A- Introduction:
– This is a rapidly extensive polyradiculoneuropathy
– Infringement perivascular inflammatory autoimmune nerves. And multifocal segmental demyelination affecting roots; plexus; nerve trunks and vegetative fibers. Reached very proximal or very distal to the blood-nerve permeability zone.
– Origin probable dysimmune. In 60% of cases, there is a prior infectious episode. Sometimes vaccination, serum therapy, surgery, dental …
B- Clinic:
* Inaugural signs: paresthesia of 4 ends; motor deficit predominant roots and lower limbs.These signs are bilateral and symmetrical; often back pain, myalgia, nerve root. Upward extension of sensory and motor disorders. The extension phase is less than 4 weeks.
* At the stage set:
– Three weeks on average (3 days to 6 weeks).
– Motor Deficit members 4 predominant in the lower limbs; bilateral and symmetrical with hypotonia without muscular atrophy or fasciculation. Achievement of cranial nerves (especially facial diplegia by reaching the VII).
– Deep tendon areflexia worth the 4 members
– Sensory Disorders objectives: smaller, predominantly on deep sensitivity (pallesthésie …).
– Vegetative disorders: arrhythmia; instability of the TA; vasomotor symptoms (sweating, salivation …).
– Negative signs: lack of sphincter disorders; absence of central characters (no pyramidal syndrome).
C- Investigations:
* Standard Biology (electrolytes, VS, NFS): normal. There may be a hyponatremia SIADH.
* LCR:
– Dissociation albuminocytologique: high protein level> 0.6 g / l without cellular response (<10 / mm3)

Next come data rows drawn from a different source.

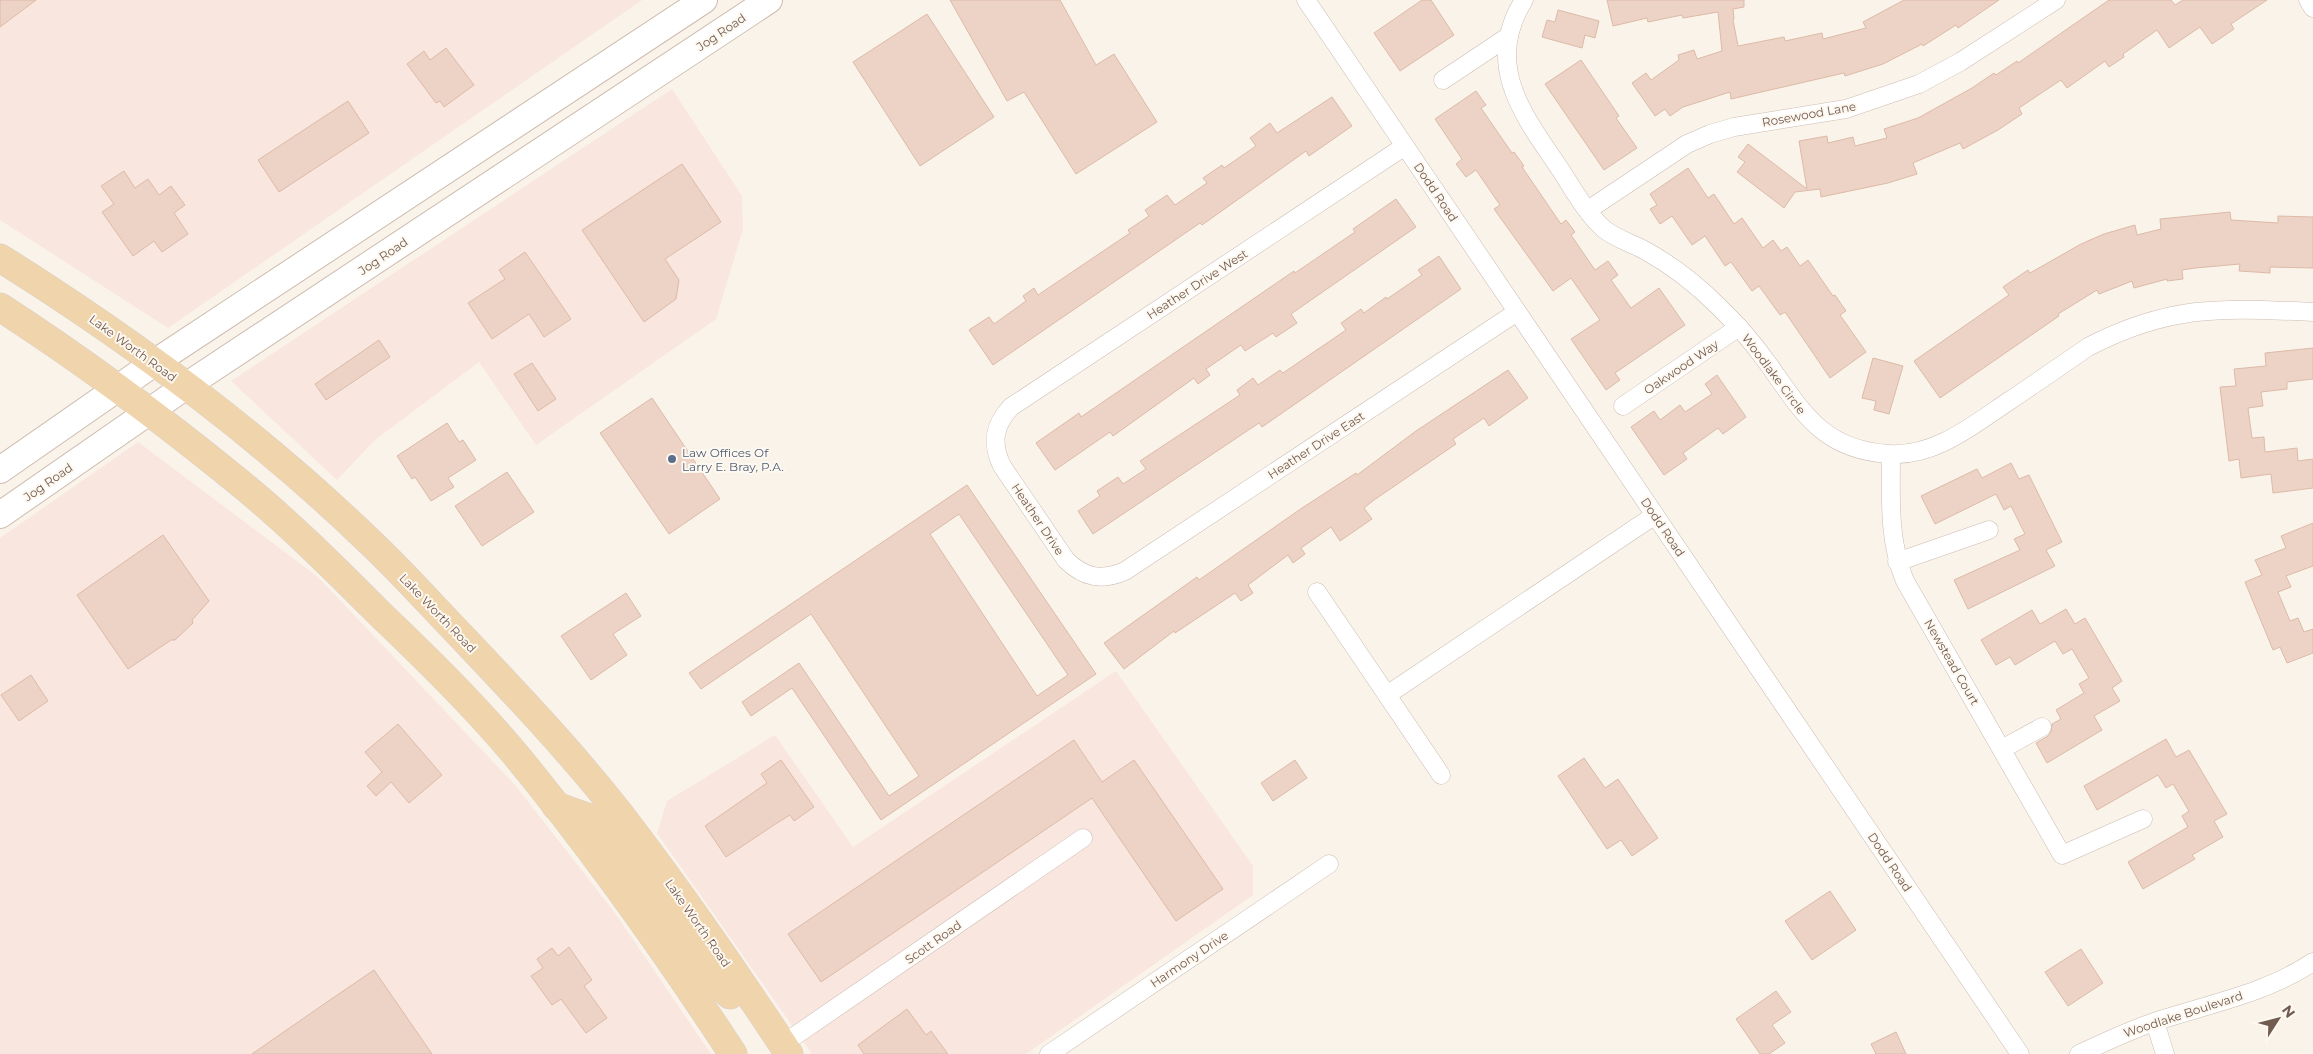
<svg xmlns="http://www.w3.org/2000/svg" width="2313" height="1054" font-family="Montserrat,sans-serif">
  <rect width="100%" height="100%" fill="#faf3ea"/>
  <!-- commercial -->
  <g fill="#f9e6df">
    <path d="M0 0H642L168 328 0 220Z"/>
    <path d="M672 89 742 196 743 229 716 319 536 445 479 362 375 440 337 480 231 381Z"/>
    <path d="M138 442 318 577 515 785 615 913 711 1054H0V538Z"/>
    <path d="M1116 671 1253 866V895L1026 1054H812L657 833 667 801 775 735 853 847Z"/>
  </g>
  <!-- building -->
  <g fill="#ecd3c5" stroke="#ddbaa7" fill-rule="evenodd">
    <path d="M0 0H36L0 27Z"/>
    <path d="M950 0H1060L1096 65 1114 54 1157 122 1076 174 1024 92 1007 101Z"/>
    <path d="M1422 0H1431L1454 35 1400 71 1374 33Z"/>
    <path d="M1607 0H1744V7L1733 9 1734 19 1733 20 1738 46 1784 37 1785 41 1822 33 1823 39 1866 28 1863 22 1904 0H1999L1958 28 1956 25 1923 46 1922 44 1883 64 1845 76 1844 73 1731 99 1730 92 1683 107 1670 116 1665 109 1655 116 1632 83 1646 73 1651 80 1679 60 1678 55 1694 50 1697 59 1722 51 1718 12 1683 18 1682 15 1648 22 1647 18 1613 26Z"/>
    <path d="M2109 0H2171L2175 5 2183 0H2267L2231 24 2234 29 2212 44 2200 27 2169 48 2157 30 2123 54 2124 57 2109 67 2105 61 2067 88 2061 80 2019 108 2022 114 1998 130 1963 149 1960 143 1913 163 1917 174 1888 183 1821 197 1820 189 1795 192 1784 208 1737 172 1745 162 1738 157 1748 144 1807 189 1799 141 1827 136 1828 143 1853 137 1855 146 1887 138 1884 129 1918 118 1972 88 1994 73 1996 75 2017 61 2018 63Z"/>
    <path d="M1558 10 1599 21 1595 38 1585 35 1582 48 1542 37 1547 20 1555 22Z"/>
    <path d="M927 14 994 117 920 166 853 62Z"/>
    <path d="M446 48 474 85 444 107 440 101 436 103 407 64 424 51 430 60Z"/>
    <path d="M1581 60 1619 116 1616 118 1637 148 1604 170 1545 84Z"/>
    <path d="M1476 91 1486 105 1481 108 1512 153 1514 152 1524 166 1522 167 1561 224 1566 220 1575 232 1571 235 1595 270 1608 261 1618 275 1611 280 1631 308 1659 288 1685 325 1615 373 1620 380 1606 390 1571 339 1600 320 1571 278 1553 291 1494 209 1500 205 1476 170 1466 177 1456 164 1462 159 1435 119Z"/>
    <path d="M1332 97 1352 126 1309 156 1306 151 1202 225 1200 223 993 365 969 330 989 317 994 324 1026 301 1023 296 1034 288 1038 295 1130 233 1128 230 1149 216 1145 210 1167 195 1175 205 1207 183 1203 178 1222 165 1224 168 1256 146 1250 138 1270 123 1277 133Z"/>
    <path d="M348 101 369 133 279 192 258 160Z"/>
    <path d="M682 164 721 222 665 259 679 280 676 299 644 322 582 230Z"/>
    <path d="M1688 168 1708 198 1714 194 1734 224 1742 218 1763 248 1773 240 1781 251 1787 247 1800 266 1808 260 1833 296 1835 295 1846 311 1840 315 1866 352 1830 378 1785 312 1780 315 1759 286 1752 291 1731 262 1725 266 1705 236 1692 245 1672 216 1660 224 1650 209 1657 205 1650 194Z"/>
    <path d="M124 171 135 188 148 179 159 195 171 186 185 205 174 213 188 234 162 252 154 241 133 256 102 212 114 204 101 186Z"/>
    <path d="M1396 199 1416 227 1291 314 1297 323 1276 337 1273 333 1245 351 1241 345 1206 369 1210 375 1198 384 1194 378 1113 436 1110 432 1055 470 1036 443 1079 413 1081 417 1294 271 1295 273 1355 232 1353 229Z"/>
    <path d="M2230 212 2231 220 2278 223V216L2313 217V268L2270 267V273L2239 271 2240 264 2195 268 2182 270 2183 279 2167 281V279L2134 288 2132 281 2099 294 2097 290 2058 314 2059 316 1940 398 1914 361 2009 295 2003 287 2028 270 2030 273 2081 244 2104 234 2135 225 2137 235 2161 229 2160 219Z"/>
    <path d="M525 252 571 319 544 337 529 314 492 339 468 303 505 279 499 270Z"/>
    <path d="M1439 256 1461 289 1262 427 1259 423 1093 534 1078 511 1100 496 1097 491 1118 477 1123 484 1146 469 1140 461 1240 395 1237 390 1253 378 1258 385 1280 370 1283 373 1346 330 1341 323 1361 309 1364 313 1386 297 1387 299 1422 275 1418 270Z"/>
    <path d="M379 340 390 357 326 400 315 384Z"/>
    <path d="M2313 348V379L2287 382V389L2261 392 2263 406 2248 408 2252 438 2264 437 2265 452 2297 448 2298 461 2313 459V488L2273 493 2271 474 2241 478 2239 459 2229 461 2220 387 2236 386 2234 369 2266 366 2265 353Z"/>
    <path d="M1873 358 1903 366 1889 414 1874 410 1876 401 1862 398Z"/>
    <path d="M532 363 556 399 538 411 514 374Z"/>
    <path d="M1508 370 1528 398 1489 426 1484 418 1453 439 1456 444 1374 500 1364 508 1372 519 1340 541 1331 527 1301 548 1305 554 1293 563 1288 555 1248 585 1253 593 1241 601 1235 593 1175 633 1174 631 1124 669 1104 643 1197 577 1199 580 1302 508 1356 473 1357 475 1416 431Z"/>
    <path d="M1717 375 1746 417 1723 434 1718 428 1683 453 1687 459 1664 475 1631 427 1654 411 1660 420 1680 405 1685 412 1712 394 1705 384Z"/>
    <path d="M652 398 720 499 669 534 600 433Z"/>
    <path d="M447 423 459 442 463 440 476 460 448 478 454 487 431 501 415 477 412 479 397 456Z"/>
    <path d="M2011 463 2019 479 2029 475 2062 542 2046 550 2055 566 1968 609 1954 580 2020 550 2014 539 2025 534 2011 506 2004 510 1996 494 1935 524 1921 496 1977 469 1982 478Z"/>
    <path d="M507 472 534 512 482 546 455 506Z"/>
    <path d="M967 485 1096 674 881 820 792 688 751 716 742 702 799 663 889 796 919 776 811 614 701 689 689 673ZM959 514 1068 675 1037 696 930 534Z"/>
    <path d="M2313 523V566L2286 576 2291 587 2278 592 2290 621 2298 618 2304 632 2313 629V653L2287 663 2280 647 2273 650 2245 582 2262 575 2255 560 2286 548 2281 536Z"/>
    <path d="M163 535 209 601 192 620 193 623 175 640H171L128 669 77 595Z"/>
    <path d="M626 593 641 616 613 634 627 655 591 680 561 636Z"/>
    <path d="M2066 609 2075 624 2085 618 2122 681 2112 688 2120 701 2094 716 2102 730 2047 763 2036 743 2048 736 2051 732 2052 724 2061 719 2056 710 2084 693 2079 684 2089 678 2072 649 2063 654 2055 641 2015 665 2010 657 1996 665 1981 640 2032 610 2040 624Z"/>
    <path d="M31 675 48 701 19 721 1 695Z"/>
    <path d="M398 724 442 775 409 803 391 782 376 796 367 786 382 772 365 752Z"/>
    <path d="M2166 739 2176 757 2189 750 2227 814 2214 821 2223 837 2192 855 2195 859 2143 889 2128 862 2188 827 2182 816 2189 811 2173 784 2166 788 2158 775 2097 810 2084 786Z"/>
    <path d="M1074 740 1102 782 1134 760 1223 889 1176 921 1092 798 821 982 788 934Z"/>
    <path d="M1584 758 1605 788 1618 779 1658 838 1632 856 1621 840 1607 849 1558 776Z"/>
    <path d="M781 760 814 807 794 821 790 815 777 823 726 857 705 826 767 783 761 774Z"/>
    <path d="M1295 760 1307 778 1273 801 1261 783Z"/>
    <path d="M1830 891 1856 930 1812 960 1785 921Z"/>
    <path d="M569 947 592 980 584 986 607 1018 586 1033 561 999 552 1005 531 976 543 968 537 959 552 948 558 956Z"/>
    <path d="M2081 949 2103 983 2068 1006 2045 972Z"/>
    <path d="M374 970 432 1054H252L327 1002Z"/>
    <path d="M1776 991 1791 1012 1772 1025 1785 1043 1769 1054H1760L1736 1019Z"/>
    <path d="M907 1009 926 1035 931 1031 948 1054H864L858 1045Z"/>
    <path d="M1896 1032 1906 1054H1876L1871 1044Z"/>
  </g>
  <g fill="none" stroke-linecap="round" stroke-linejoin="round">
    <defs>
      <g id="street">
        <path d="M1306 0 2020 1054"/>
        <path d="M1524 0C1483 65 1524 116 1560 169 1573 189 1586 213 1604 229 1616 239 1632 243 1646 251 1673 266 1696 284 1718 306 1737 324 1754 344 1769 365 1803 413 1823 450 1889 454 1935 457 1973 425 2009 401 2036 383 2062 365 2088 347 2171 304 2223 308 2313 312"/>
        <path d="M2308 0 2313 8"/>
        <path d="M1443 80 1509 36"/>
        <path d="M1405 146 1011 407C994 425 991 443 1002 466L1066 560C1084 578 1102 581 1125 571L1517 312"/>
        <path d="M1588 210 1687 144 1710 134 1734 127 1846 109 1919 84 1960 62 2056 0"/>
        <path d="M1623 406 1739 327"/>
        <path d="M1891 455C1891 498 1888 540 1905 581L2062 855 2143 819"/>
        <path d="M1897 562 1989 530"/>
        <path d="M1317 592 1387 695 1655 515"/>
        <path d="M1387 695 1441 775"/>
        <path d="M2002 749 2042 727"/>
        <path d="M2155 1022 2165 1054"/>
        <path d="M783 1044 1083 838"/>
        <path d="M1049 1054 1329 864"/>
        <path d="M2079 1054C2105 1042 2130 1030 2157 1021 2209 1004 2267 993 2313 962"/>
      </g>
      <g id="secondary">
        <path d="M0 470 154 363 704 0"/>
        <path d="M0 515 186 386 769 0"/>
      </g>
      <g id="primary">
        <path d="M0 258C131 340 258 434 369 541 402 572 432 606 464 639 517 695 571 752 619 813 679 891 735 972 789 1054"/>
        <path d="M0 307C82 360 160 418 235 479 286 520 333 567 379 613 426 658 473 704 515 754 594 850 665 950 733 1054"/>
        <path d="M556 806 603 823 718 984 730 995"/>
      </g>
    </defs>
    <!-- street casing -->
    <use href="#street" stroke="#cbbcb1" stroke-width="19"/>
    <!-- secondary casing -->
    <use href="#secondary" stroke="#cdbcaf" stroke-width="28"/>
    <!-- primary casing -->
    <use href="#primary" stroke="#d8d1ce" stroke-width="29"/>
    <!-- street -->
    <use href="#street" stroke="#fff" stroke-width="18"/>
    <!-- secondary -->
    <use href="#secondary" stroke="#fff" stroke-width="26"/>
    <!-- primary -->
    <use href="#primary" stroke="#f0d4ab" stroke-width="28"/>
  </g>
  <!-- markers -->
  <circle fill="#5c6f8a" stroke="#fdf8f0" stroke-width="2" cx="672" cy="459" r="5"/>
  <g text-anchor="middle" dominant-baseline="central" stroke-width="4" stroke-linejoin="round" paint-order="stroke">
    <!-- street labels -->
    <g font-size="12" fill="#725b50" stroke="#fdf8f0">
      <text transform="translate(721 32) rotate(-34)">Jog Road</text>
      <text transform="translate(1809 114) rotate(-10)">Rosewood Lane</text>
      <text transform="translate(1436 192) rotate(56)">Dodd Road</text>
      <text transform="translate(383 256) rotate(-34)">Jog Road</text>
      <text transform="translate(1197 284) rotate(-33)">Heather Drive West</text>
      <text transform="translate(133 348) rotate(36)">Lake Worth Road</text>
      <text transform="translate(1681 367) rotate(-34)">Oakwood Way</text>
      <text transform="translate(1774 374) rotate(53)">Woodlake Circle</text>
      <text transform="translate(1316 445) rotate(-33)">Heather Drive East</text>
      <text transform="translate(48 482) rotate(-35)">Jog Road</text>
      <text transform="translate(1038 519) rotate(56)">Heather Drive</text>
      <text transform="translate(1663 527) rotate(56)">Dodd Road</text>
      <text transform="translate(438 613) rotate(46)">Lake Worth Road</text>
      <text transform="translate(1952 662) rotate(60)">Newstead Court</text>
      <text transform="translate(1890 862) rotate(56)">Dodd Road</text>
      <text transform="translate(698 923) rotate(55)">Lake Worth Road</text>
      <text transform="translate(933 942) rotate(-35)">Scott Road</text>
      <text transform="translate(1189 959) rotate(-34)">Harmony Drive</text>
      <text transform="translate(2183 1014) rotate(-18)">Woodlake Boulevard</text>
    </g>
    <!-- service labels -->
    <g font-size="12" fill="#4e5e75" stroke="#fdf8f0" text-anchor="start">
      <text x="682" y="452">Law Offices Of<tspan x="682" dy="14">Larry E. Bray, P.A.</tspan></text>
    </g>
  </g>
  <!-- north arrow -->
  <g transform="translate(2278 1019) rotate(54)" stroke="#fdf8f0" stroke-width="4" paint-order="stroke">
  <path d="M0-4L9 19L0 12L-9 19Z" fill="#725b50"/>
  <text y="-8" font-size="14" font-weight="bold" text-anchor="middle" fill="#725b50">N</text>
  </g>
</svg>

– A electrophoresis increased gamma globulin polyclonal
* Electromyography:
– Can be normal at the beginning
– In pace-sense, distal blocks; Proximal blocks; slow sensorimotor nerve conduction velocities; conduction block (motor potential); later (after 15 days) potential loss of amplitude of sensory potentials.
– In detection: normal route at rest and during exercise. The importance of secondary axonal damage is assessed by the presence or absence of fibrillation potentials (signs of active denervation) the loss of amplitude of potential drivers.
– No parallel between the degree of paralysis and slowing of nerve conduction velocity.
D- Differential diagnosis:
* Acute Polyneuropathies
– Acute intermittent porphyria: extensive paralysis often associated with abdominal pain pseudochirurgicales triggered by drug intake (barbiturate) red port urine; it is an axonal neuropathy.
– Vasculitis
* Polyradiculoneuropathy with hypercytose CSF
– After a tick bite (Lyme disease): CSF hypercytose
– Other: HIV;
other infections
* Acute Spinal cord compression or cauda equina
* Subacute or chronic polyradiculoneuropathy (installation time
E- Evolution:
– It is done in three phases: expansion phase (one to three weeks); plateau phase (one to three weeks); recovery phase (several weeks to several months). Full recovery in about 80% of cases.
– The duration of the plateau phase is a functional prognostic factor.
– The recovery is usually done in the reverse order of onset of paralysis.
– The prognosis is involved: swallowing and breathing problems; dysautonomia; thromboembolic risk
– The long-term risk of sequelae due to incomplete recovery: motor weakness, paresthesias, ataxia, periarticular calcification.
– Ability to secondary axonal injury: potential fibrillation and decreased distal motor potential EMG
F- etiological treatment:
– Plasmapheresis during the extension phase: it limits the extension of the paralysis, shortened the plateau phase accelerates the recovery of walking
– Versatile IV immunoglobulin (comparable efficacy to plasma exchange).